→ Working data:
□ □ □ □ □

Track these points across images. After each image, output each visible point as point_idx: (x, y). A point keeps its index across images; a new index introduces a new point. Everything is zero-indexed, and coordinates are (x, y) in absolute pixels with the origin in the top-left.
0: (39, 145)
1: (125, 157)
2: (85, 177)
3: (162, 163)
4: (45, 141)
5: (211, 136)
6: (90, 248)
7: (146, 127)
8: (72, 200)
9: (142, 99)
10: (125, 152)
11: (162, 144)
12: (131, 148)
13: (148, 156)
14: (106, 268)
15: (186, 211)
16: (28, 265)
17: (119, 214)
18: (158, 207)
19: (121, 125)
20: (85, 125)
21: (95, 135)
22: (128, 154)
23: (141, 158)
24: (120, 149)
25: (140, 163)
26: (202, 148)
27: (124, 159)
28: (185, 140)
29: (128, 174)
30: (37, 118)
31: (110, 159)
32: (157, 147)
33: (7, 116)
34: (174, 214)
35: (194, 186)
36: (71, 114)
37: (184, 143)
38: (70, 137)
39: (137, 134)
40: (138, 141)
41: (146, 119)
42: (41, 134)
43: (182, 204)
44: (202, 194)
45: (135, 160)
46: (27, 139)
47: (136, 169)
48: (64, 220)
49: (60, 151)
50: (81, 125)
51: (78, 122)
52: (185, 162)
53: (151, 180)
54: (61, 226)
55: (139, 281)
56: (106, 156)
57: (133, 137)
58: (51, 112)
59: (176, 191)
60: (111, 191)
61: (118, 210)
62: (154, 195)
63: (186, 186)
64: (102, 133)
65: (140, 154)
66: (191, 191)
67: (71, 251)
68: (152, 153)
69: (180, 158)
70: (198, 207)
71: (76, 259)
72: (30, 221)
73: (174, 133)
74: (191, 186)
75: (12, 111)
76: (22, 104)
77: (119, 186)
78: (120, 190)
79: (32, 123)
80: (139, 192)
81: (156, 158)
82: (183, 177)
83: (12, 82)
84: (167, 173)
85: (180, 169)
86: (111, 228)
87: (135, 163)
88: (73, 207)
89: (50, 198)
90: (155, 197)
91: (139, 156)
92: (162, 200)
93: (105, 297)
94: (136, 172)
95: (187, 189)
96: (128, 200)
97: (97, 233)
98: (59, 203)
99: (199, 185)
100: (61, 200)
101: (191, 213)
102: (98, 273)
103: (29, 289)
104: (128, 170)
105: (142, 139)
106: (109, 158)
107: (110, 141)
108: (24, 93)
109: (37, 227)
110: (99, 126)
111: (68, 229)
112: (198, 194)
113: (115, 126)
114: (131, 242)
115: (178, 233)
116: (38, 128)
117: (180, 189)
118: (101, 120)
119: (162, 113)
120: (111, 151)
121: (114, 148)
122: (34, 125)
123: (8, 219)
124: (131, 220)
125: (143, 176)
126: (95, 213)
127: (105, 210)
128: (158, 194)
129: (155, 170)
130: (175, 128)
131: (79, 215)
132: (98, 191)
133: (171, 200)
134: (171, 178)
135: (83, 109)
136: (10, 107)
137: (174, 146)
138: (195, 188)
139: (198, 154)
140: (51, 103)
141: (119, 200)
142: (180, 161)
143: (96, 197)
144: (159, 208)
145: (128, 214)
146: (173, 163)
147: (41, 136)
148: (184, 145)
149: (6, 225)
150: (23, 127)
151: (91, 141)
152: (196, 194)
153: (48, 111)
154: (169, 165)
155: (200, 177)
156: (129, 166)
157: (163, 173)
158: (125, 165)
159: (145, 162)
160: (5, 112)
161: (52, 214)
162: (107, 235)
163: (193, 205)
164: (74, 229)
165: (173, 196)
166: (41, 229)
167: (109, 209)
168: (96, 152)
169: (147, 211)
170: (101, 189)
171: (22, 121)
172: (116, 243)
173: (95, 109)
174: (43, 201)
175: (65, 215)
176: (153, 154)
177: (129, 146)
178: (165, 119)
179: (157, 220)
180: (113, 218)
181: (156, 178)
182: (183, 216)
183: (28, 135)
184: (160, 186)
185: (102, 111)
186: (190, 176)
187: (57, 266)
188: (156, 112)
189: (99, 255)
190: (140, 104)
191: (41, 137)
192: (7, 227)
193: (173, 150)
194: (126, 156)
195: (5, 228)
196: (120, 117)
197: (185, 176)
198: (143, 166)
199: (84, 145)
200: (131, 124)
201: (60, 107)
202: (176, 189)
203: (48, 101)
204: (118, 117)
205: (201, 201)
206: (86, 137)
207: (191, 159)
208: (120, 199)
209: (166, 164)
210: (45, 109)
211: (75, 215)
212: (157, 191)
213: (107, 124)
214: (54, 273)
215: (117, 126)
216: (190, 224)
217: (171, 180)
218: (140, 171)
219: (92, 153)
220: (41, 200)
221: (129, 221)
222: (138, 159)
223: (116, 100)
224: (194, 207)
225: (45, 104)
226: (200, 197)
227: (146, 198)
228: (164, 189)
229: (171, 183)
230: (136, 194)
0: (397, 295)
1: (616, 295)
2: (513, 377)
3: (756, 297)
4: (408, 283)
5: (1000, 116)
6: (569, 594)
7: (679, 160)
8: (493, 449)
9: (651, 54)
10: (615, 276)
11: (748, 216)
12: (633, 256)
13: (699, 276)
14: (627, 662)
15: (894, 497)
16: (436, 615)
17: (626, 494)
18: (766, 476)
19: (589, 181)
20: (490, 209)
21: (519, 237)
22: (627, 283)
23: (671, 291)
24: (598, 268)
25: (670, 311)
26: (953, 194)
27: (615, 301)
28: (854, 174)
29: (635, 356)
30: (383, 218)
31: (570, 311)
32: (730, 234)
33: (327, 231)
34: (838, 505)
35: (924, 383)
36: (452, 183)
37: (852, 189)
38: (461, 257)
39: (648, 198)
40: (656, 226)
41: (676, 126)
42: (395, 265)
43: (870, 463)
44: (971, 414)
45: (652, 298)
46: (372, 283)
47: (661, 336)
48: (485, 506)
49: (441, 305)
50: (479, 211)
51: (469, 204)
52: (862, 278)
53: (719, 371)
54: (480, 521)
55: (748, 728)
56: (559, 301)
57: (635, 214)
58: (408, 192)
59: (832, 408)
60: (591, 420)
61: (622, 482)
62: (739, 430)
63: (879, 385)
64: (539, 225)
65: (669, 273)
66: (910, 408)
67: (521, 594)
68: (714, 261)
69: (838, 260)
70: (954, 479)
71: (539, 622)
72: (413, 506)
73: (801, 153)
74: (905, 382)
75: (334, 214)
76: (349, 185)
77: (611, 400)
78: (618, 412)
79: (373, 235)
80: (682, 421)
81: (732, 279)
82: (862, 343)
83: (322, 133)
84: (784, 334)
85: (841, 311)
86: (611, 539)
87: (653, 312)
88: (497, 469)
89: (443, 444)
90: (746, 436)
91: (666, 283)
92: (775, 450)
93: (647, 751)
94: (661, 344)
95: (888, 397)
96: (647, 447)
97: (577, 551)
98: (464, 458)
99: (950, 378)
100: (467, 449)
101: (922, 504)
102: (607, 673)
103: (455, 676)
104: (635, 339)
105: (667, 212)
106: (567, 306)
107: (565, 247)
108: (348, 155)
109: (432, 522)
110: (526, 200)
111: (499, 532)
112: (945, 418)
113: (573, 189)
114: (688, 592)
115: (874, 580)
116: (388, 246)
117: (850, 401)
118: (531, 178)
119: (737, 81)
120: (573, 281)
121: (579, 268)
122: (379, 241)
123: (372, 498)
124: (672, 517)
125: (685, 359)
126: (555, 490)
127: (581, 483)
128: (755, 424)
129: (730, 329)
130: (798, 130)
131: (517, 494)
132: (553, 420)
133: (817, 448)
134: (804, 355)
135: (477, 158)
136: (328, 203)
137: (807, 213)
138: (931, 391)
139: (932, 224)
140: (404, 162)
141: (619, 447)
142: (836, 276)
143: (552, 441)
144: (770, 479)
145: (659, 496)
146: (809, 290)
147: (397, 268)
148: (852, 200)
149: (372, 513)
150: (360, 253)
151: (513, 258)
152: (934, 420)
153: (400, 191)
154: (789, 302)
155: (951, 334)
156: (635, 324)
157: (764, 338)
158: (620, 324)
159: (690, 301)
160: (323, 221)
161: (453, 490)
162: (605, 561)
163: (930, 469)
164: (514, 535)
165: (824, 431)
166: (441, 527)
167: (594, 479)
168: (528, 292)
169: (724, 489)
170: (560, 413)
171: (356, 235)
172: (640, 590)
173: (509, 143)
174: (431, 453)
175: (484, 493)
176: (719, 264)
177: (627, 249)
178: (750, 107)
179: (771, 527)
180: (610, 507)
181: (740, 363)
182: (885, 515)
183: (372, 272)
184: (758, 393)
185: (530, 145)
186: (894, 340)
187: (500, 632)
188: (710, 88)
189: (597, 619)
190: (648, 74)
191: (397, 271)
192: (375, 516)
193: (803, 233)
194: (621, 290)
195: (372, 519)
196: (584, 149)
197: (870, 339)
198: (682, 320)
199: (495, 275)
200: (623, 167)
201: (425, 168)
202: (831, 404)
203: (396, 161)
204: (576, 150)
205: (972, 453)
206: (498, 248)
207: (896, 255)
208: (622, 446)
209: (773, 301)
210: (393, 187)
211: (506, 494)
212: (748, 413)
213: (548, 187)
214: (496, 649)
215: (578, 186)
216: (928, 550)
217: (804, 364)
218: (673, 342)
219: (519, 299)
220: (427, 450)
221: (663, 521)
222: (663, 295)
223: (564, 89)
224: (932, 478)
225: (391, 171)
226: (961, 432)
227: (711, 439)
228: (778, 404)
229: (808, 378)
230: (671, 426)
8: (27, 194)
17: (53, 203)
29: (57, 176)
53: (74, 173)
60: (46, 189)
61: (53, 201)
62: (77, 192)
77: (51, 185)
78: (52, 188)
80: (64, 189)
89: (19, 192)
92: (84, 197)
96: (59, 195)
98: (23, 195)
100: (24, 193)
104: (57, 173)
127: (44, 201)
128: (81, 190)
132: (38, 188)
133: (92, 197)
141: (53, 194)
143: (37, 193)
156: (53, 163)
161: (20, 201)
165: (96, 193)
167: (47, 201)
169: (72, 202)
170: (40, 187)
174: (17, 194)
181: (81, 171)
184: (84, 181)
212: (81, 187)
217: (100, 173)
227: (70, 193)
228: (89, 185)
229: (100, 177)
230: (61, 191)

□ □ □ □ □

In the data above, find the line that contains "176: (153, 154)" and the line that contains "228: (164, 189)". Repeat exactly those lines and every line between them, and only those.

176: (153, 154)
177: (129, 146)
178: (165, 119)
179: (157, 220)
180: (113, 218)
181: (156, 178)
182: (183, 216)
183: (28, 135)
184: (160, 186)
185: (102, 111)
186: (190, 176)
187: (57, 266)
188: (156, 112)
189: (99, 255)
190: (140, 104)
191: (41, 137)
192: (7, 227)
193: (173, 150)
194: (126, 156)
195: (5, 228)
196: (120, 117)
197: (185, 176)
198: (143, 166)
199: (84, 145)
200: (131, 124)
201: (60, 107)
202: (176, 189)
203: (48, 101)
204: (118, 117)
205: (201, 201)
206: (86, 137)
207: (191, 159)
208: (120, 199)
209: (166, 164)
210: (45, 109)
211: (75, 215)
212: (157, 191)
213: (107, 124)
214: (54, 273)
215: (117, 126)
216: (190, 224)
217: (171, 180)
218: (140, 171)
219: (92, 153)
220: (41, 200)
221: (129, 221)
222: (138, 159)
223: (116, 100)
224: (194, 207)
225: (45, 104)
226: (200, 197)
227: (146, 198)
228: (164, 189)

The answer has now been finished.